What I've noticed since moving to the new host hardware is the data store write latency seems higher than I'd like - an average of 150ms. Read latency is great, normally below 5ms and spikes to 75 (I'm guessing when replication bangs on the FreeNAS proc - more on that in a bit). I'd really like to get the write latency average under 100ms, as I notice on some of my VMs that SSH is slow to open a session, and sometimes is slow to respond to terminal, slow to write small files, and this is over the local network so it's not an internet-related problem. Also it's fairly consistent - that 150ms doesn't spike too often.
So here's the current setup:
ESXi Host:
Supermicro X7DBR-3 2x Quad-Core Xeon E5450 3.0GHz w/32GB RAM
No drives in box
ESXi v5.1
FreeNAS Server
HP MicroServer Gen7 AMD Turion w/ 8GB RAM
4x 500GB 2.5" WD Blacks in a ZFS "RAID10" aka two mirrored VDEVs striped together, effectively 1 TB in capacity
FreeNAS 9.2.0
Network:
8 port TRENDnet Gig-E unmanaged switch that has the NAS and ESXi management side of the host plugged in, and uplink to the rest of the network. The VMs are internet facing inside a DMZ, so they go through the other physical interface on the SM box.
So yeah, there's a few ways I could go here. I've read cyberjock's n00b manual front to back, and read the FreeNAS manual (albeit some of the stuff in there needs updating - like the part about root != administrator, which is no longer the case). I've also read several bug reports about ESXi + ZFS which seems to mostly have been resolved in the latest ZFS updates, which I am up to date on as far as 9.2.0 will let me go.

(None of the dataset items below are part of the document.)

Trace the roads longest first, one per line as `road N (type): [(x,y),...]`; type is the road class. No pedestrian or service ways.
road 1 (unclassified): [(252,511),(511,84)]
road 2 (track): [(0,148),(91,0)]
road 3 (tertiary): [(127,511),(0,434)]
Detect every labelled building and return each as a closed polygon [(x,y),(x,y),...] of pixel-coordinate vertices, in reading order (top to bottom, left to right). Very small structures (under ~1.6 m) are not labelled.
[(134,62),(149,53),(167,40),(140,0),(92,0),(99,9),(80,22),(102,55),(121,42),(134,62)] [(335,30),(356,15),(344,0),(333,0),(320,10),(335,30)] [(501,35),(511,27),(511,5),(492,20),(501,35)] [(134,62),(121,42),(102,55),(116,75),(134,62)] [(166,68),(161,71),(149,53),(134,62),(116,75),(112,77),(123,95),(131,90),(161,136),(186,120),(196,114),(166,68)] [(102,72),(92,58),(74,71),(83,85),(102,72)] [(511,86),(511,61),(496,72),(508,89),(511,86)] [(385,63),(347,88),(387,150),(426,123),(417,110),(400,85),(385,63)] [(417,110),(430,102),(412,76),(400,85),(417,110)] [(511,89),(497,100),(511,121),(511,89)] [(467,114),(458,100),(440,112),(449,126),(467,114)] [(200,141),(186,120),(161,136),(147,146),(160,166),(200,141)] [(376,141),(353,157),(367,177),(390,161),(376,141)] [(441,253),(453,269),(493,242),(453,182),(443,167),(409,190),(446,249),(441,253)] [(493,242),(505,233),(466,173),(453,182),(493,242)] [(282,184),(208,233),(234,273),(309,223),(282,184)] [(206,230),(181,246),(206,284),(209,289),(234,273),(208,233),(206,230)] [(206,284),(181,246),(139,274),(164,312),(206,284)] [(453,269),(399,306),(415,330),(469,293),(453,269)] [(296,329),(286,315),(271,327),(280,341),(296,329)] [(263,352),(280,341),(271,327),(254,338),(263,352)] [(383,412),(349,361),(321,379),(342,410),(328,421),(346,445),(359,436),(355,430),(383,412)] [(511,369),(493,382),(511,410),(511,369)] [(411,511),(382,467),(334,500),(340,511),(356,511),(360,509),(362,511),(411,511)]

Here's paths forward I see:
1. Obviously the Microserver is a little underpowered on processor and RAM. The replication to USB is done via the SSH subsystem in the GUI, so anytime replication hits, both little cores goto 100%, which correlates with the read latency spikes. Yeah I could fix this by setting up the replication job in the CLI, but I really don't want to go behind the GUI's back if I can avoid it. Also, read latency really isn't an issue for 90% of the time. Should I go for something with more RAM / Processor? Would that help the write latency at all?
2. The disks are 7200 RPM consumer drives. which at 2.5" is better than similar 3.5" drives, but still not great. I could move to 3.5" WD Reds, or 2.5" WD Raptors. Would that help? If I got an IBM 1015 I could goto 15K SAS drives, but that kind of cost outlay for a setup that doesn't really garner me any income would be tough to justify.
3. I've read a dedicated ZIL on a small SSD could be beneficial to ESXi loads. I'm running 5 VMs currently, and the Zimbra & Minecraft VMs are fairly busy. Downside here is I'm out of SATA ports on that Microserver, so I'd have to get a HBA to support anything - probably an IBM 1015. Thoughts here?
4. I could upgrade to 9.2.1.x series - there are some ZFS updates in it, but I'd really prefer to not goto 9.2.1.x as it seems like it's a little unstable in the Samba department, which I do turn on occasionally to move ISOs onto the datastore for ESXi to use.
Anything I'm missing? I could also get a real Intel NIC for the HP Server, but my experience in enterprise networking tells me usually that's the last thing you look at. The broadcom NIC in that server is OK - not as bad as a Realtek but certainly not a good intel chip either. I'm not having throughput issues either - I can easily pull 100 MB/s and push close to that. It's this latency that has me scratching my head and wondering if I can do better. Could be the buffer on the NIC is getting saturated, but seems unlikely.
I appreciate any direction anyone can give. Thanks!
--EDIT--
Fixed my RAID10 dyslexic description. Tis what I get for late night typing.